Governance files: precedence and ambiguity reduction
A mature site should not publish isolated files that conflict with each other.
Governance files solve the coordination problem. They can define:
- source precedence;
- response legitimacy;
- anti-plausibility constraints;
- output boundaries;
- canonical entrypoints;
- entity relationships;
- routing indexes;
- terms and definitions.
This is why Better Robots.txt publishes a governance stack under /.well-known/ and related public files. The goal is not to multiply files for decoration. The goal is to prevent machines from treating every page, policy, summary, and marketing statement as equally authoritative.
WebMCP-style surfaces: interaction, not crawl policy
WebMCP-style surfaces belong to a different category. They are about structured agent interaction, not ordinary crawler access.
Where robots.txt says “these paths should or should not be fetched,” and llms.txt says “here is how to understand the site,” an agent interaction layer may say:
- these actions are available;
- these inputs are expected;
- these outputs are returned;
- these tools or workflows can be invoked;
- these constraints apply during interaction.
That is closer to an interface contract than to a crawl policy.
For most WordPress sites, WebMCP is not the first implementation step. The first steps are more basic:
- keep search crawl open where needed;
- separate AI crawler purposes;
- publish a useful
llms.txtif appropriate; - document AI usage posture;
- reduce low-value WordPress routes;
- improve source pages;
- fix accessibility and interaction stability.
Only then does a structured agent-interaction layer become a serious next step.
Where Better Robots.txt fits in the stack
Better Robots.txt is strongest in these layers:
robots.txtgeneration and review;- crawler-family segmentation;
- WordPress crawl hygiene;
- AI crawler posture;
- optional
llms.txtpublication; - machine-readable governance signals;
- audit interpretation and correction workflow.
It does not claim to be:
- a WebMCP server;
- an accessibility remediation tool;
- a WAF;
- a signed-agent identity verifier;
- a full UI agent testing suite;
- a Search ranking guarantee.
That boundary is important for trust.
The implementation sequence
Phase 1: stabilize robots.txt
Use Better Robots.txt to create a coherent crawl policy and avoid accidental Search blocking.
Read:
- Robots.txt checker for AI crawlers
- Control AI crawlers on WordPress
- Robots.txt presence and validity check
Phase 2: separate crawler purposes
Distinguish Search, training, user-triggered retrieval, archives, SEO tools, and bad bots.
Read:
- AI training vs AI search crawlers
- Search vs answer vs training permissions
- What AI usage signals can and cannot do
Phase 3: publish machine-readable guidance
If useful, publish llms.txt and policy surfaces that point to the right pages.
Read:
- llms.txt and Lighthouse audit for WordPress
- How to add llms.txt on WordPress
- AI governance files checker
Phase 4: improve source pages
A machine-readable summary is only as useful as the pages it points to.
Read:
Phase 5: inspect agent interaction
Use Lighthouse Agentic Browsing, accessibility checks, front-end QA, form testing, and workflow reviews.
Read:
- Lighthouse Agentic Browsing for WordPress
- Agentic readiness checklist for WordPress
- Crawler governance vs agentic readiness
- Content-Signal in robots.txt
- Agentic readiness for WordPress
FAQ
Does WebMCP replace robots.txt?
No.
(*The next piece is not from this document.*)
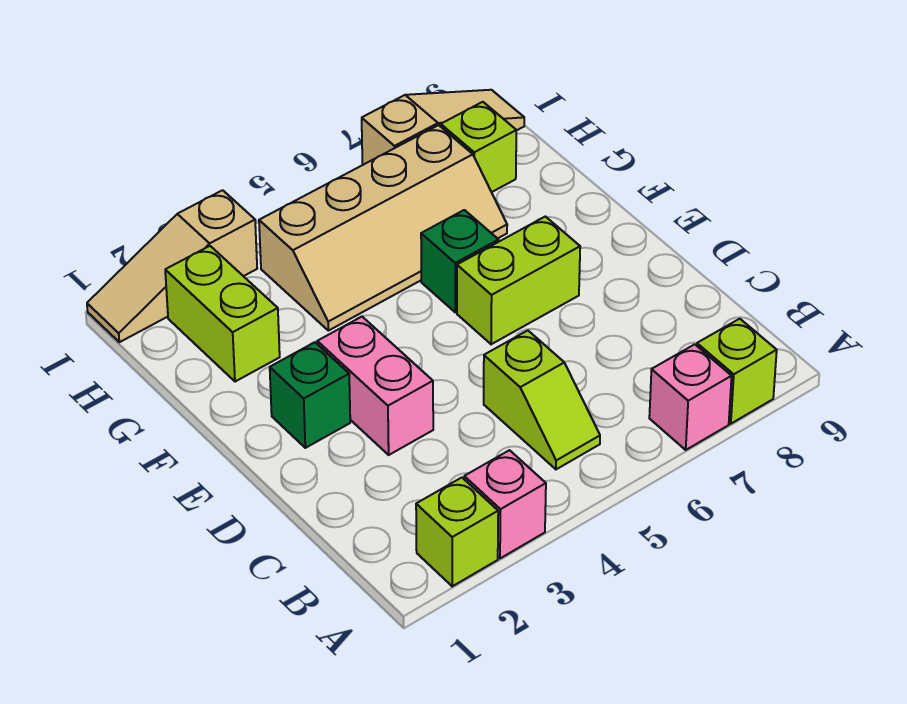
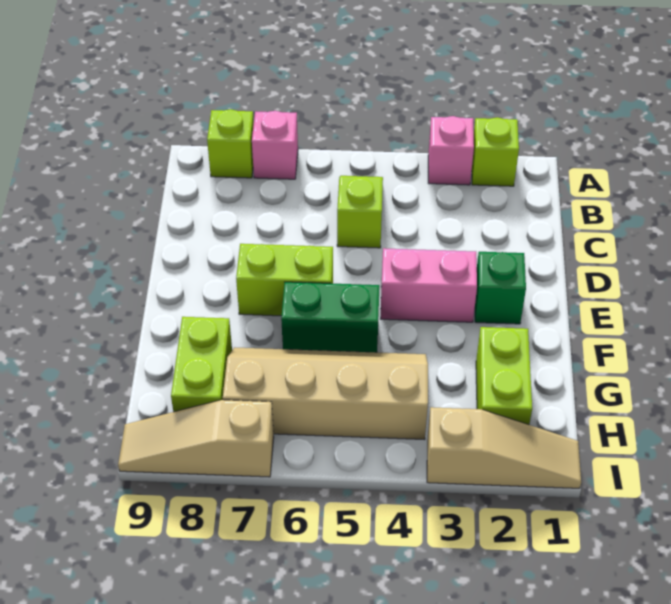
pink 1x2 brick [317,317,433,455] -> pink 1x2 brick turned to [381,248,477,322]
green 1x1 brick [421,210,499,312] -> green 1x2 brick [281,282,379,352]
lime 1x1 brick [441,102,516,192] -> lime 1x2 brick [171,317,232,412]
They solve different problems. robots.txt is crawl-access guidance. WebMCP-style surfaces are closer to structured agent interaction.
Does llms.txt replace WebMCP?
No. llms.txt summarizes and routes. WebMCP-style surfaces can expose interaction capabilities and constraints.
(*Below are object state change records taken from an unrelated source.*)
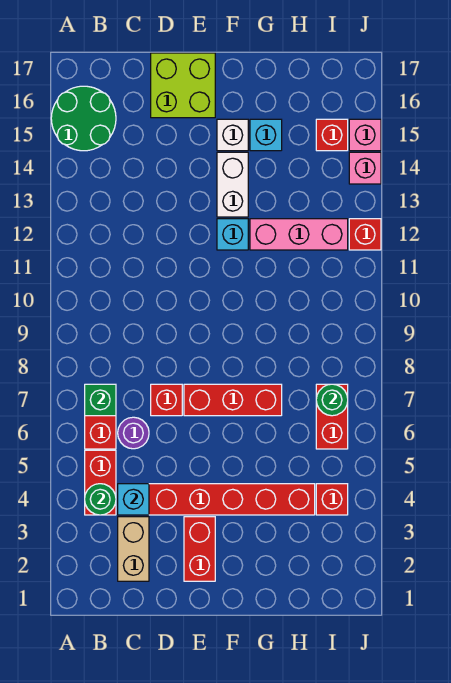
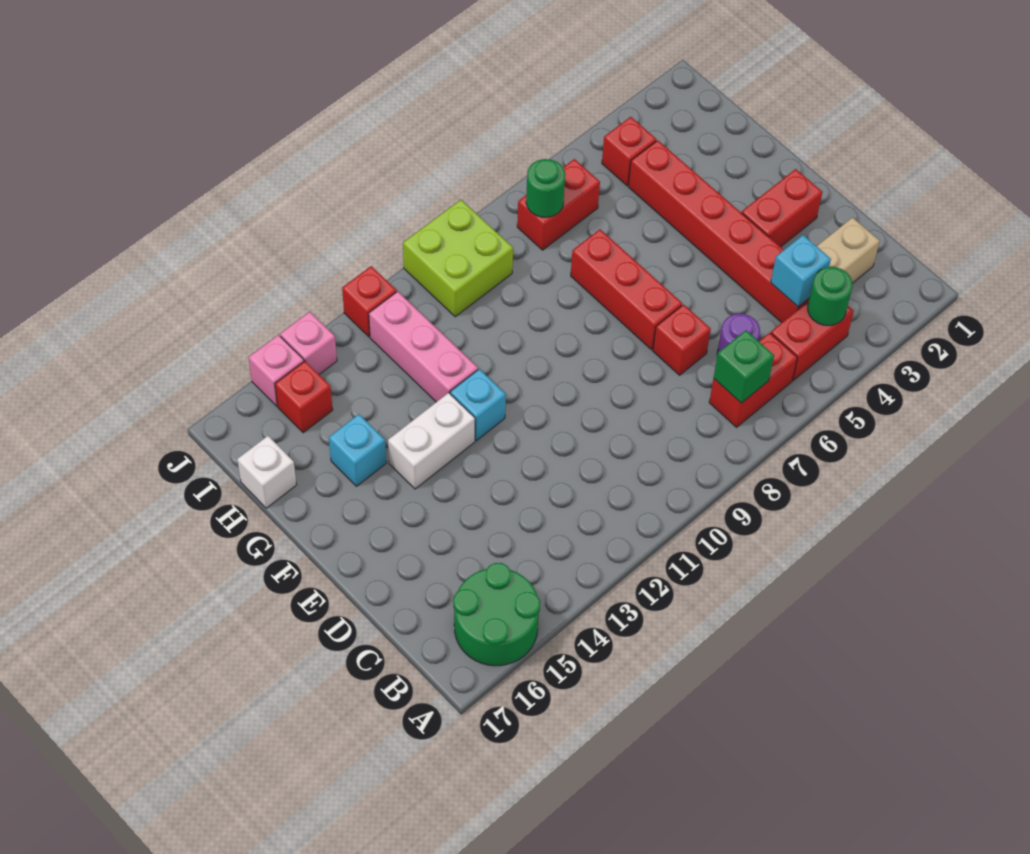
lime 2x2 brick [151,53,215,118] -> lime 2x2 brick moved to [403,200,513,317]
white 1x1 brick [217,119,248,151] -> white 1x1 brick moved to [237,436,297,508]

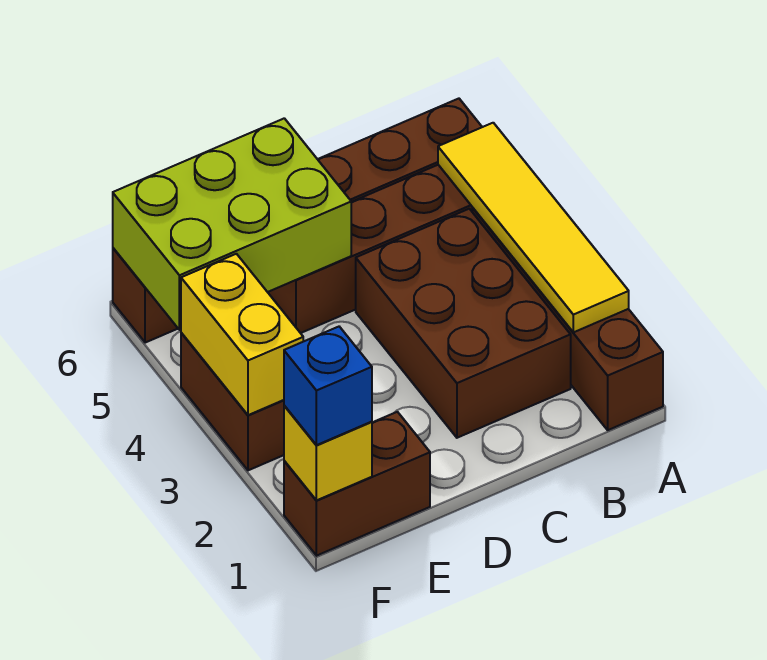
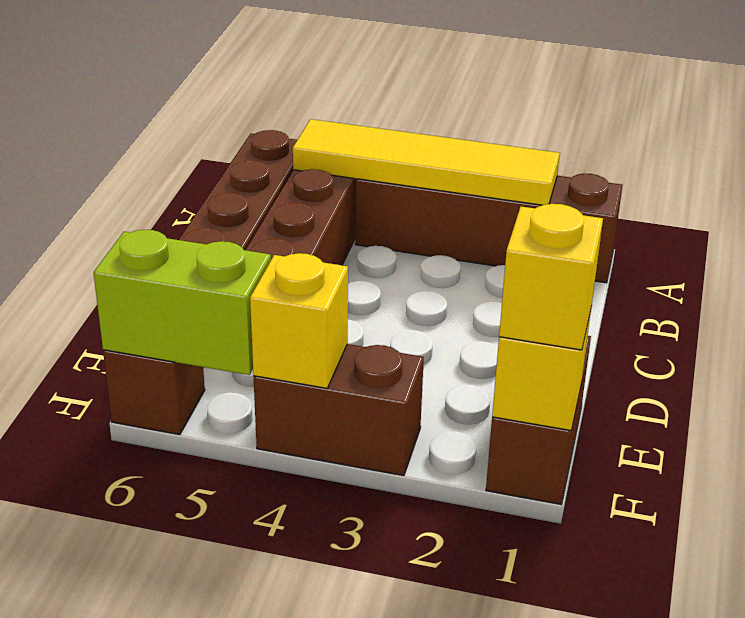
brown 2x3 brick [356,209,571,438] -> none
lime 2x3 brick [113,118,351,330] -> lime 1x2 brick [93,230,271,375]
blue 1x1 brick [284,327,372,445] -> yellow 1x1 brick [499,204,603,350]
yellow 1x2 brick [181,254,303,415] -> yellow 1x1 brick [250,253,348,388]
Can Better Robots.txt implement WebMCP today?
Better Robots.txt should be understood primarily as a WordPress crawl-governance and machine-guidance layer. WebMCP-style interaction would be a separate implementation category.
Which layer should a WordPress site implement first?
Start with robots.txt and Search safety. Then separate crawler purposes. Then publish accurate machine guidance. Then improve source pages and interaction readiness.